Last month’s World Economic Forum, “Water Security: The Water-Food-Energy-Climate Nexus,” raised questions about countries ability to create economic growth in the face of a growing water crisis. Panelists included Peter Brabeck-Letmathe, the chairman of the Nestlé Group, Samantha Gross, director of IHS CERA, Upmanu Lall, a professor in the Department of Earth and Environmental Engineering at Columbia University, Usha Rao-Monari, the global head of in the Infrastructure and Natural Resources Department of IFC, and Jeff Seabright, the vice president for environment and water resources for Coca Cola.
The forum discussed the importance of water and how it impacts energy, agriculture, business and government security. A 2003 study stated that if businesses, states and nations continued to use water at the rate they were at that time, there would be a 30% shortage in grain production and a 40% projected gap between supply and demand by 2030. This is believed to have jumped significantly in the years following even though a more recent study has yet to be conducted. The panel stated that most of the problem lies with governments and businesses not being able to implement change on the local level without sacrificing economic growth.
Yet, as Brabeck-Lesmathe stated, there remains a direct link between water, food and energy.
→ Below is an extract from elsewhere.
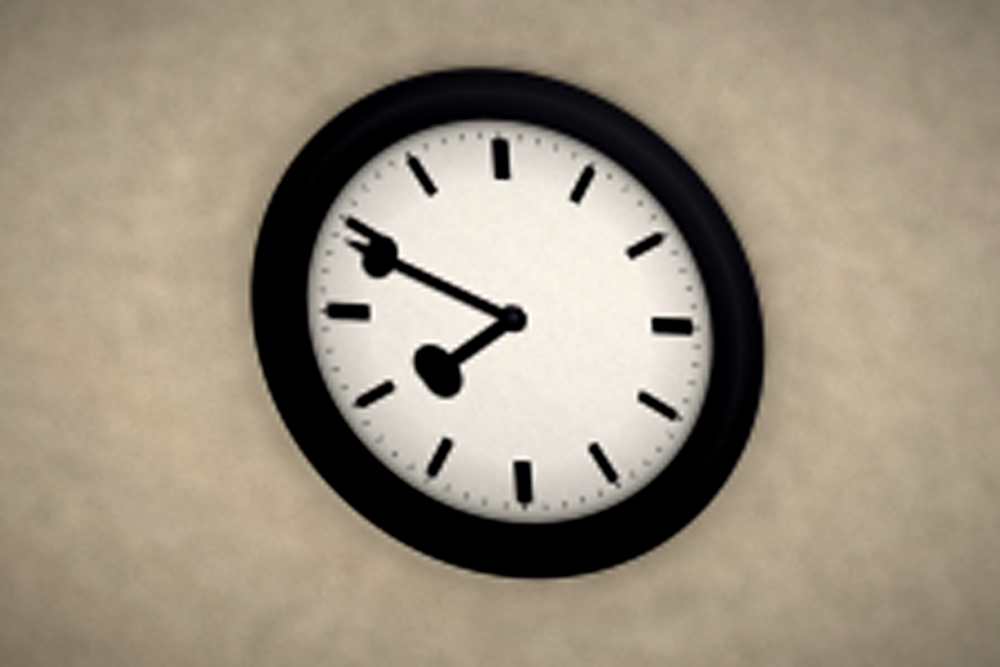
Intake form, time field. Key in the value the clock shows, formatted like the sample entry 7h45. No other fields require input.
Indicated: 7h49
Food security and global grain harvests depend on water. However, the population is expected to jump from 6.8 billion, today’s approximation, to 8 billion by 2025. This, in addition to climate change, will widen the gap between supply and demand, and put water scarcity at an all time high. How we use, obtain and process our water takes money, delegation and coordination. All three of which, many developing countries do not have. Larger corporations like Nestlé and Coca Cola have taken a hard look at how to give back most of the water they take and have started to implement the changes necessary to do so. Yet, because the problem is primarily concentrated locally, and the sub-national and municipal governments, which make the decisions on local water preservation, typically lack support from national governments in developing countries, the problem will likely continue. Many lesser-developed countries already use more energy taxing forms of water purification, like the nonrenewable aquifers in Jordon or the expensive water pumps used in India. Lesser-developed countries that use similar water purification mechanisms will face obstacles as they attempt to follow in the footsteps of large corporations.
The inability to keep in stride with other more wealthy nations raises questions of how less wealthy states will be viewed globally if they continue to acquire water in a less environmental way due to inadequate funds. These countries could face scrutiny from other wealthier states that have implemented more stringent water policies on the local level. What kind of image could this inability to progress create? Will lesser-developed countries be blamed? Or will the wealthier nations that do not assist them be blamed? How will the public view governments that do not engage in water preservation and what should they do to combat a negative public perception? If these states do face public scrutiny, they will need to evaluate how to better their image in while continuing to seek innovative solutions to their problems with water usage. One way to do this would be to establish good public relations by highlighting the other ways they are being environmentally conscience. It may also behoove lesser-developed countries to remind the public that they continue to search for innovative ways to cut their water usage while raising the funds to do so.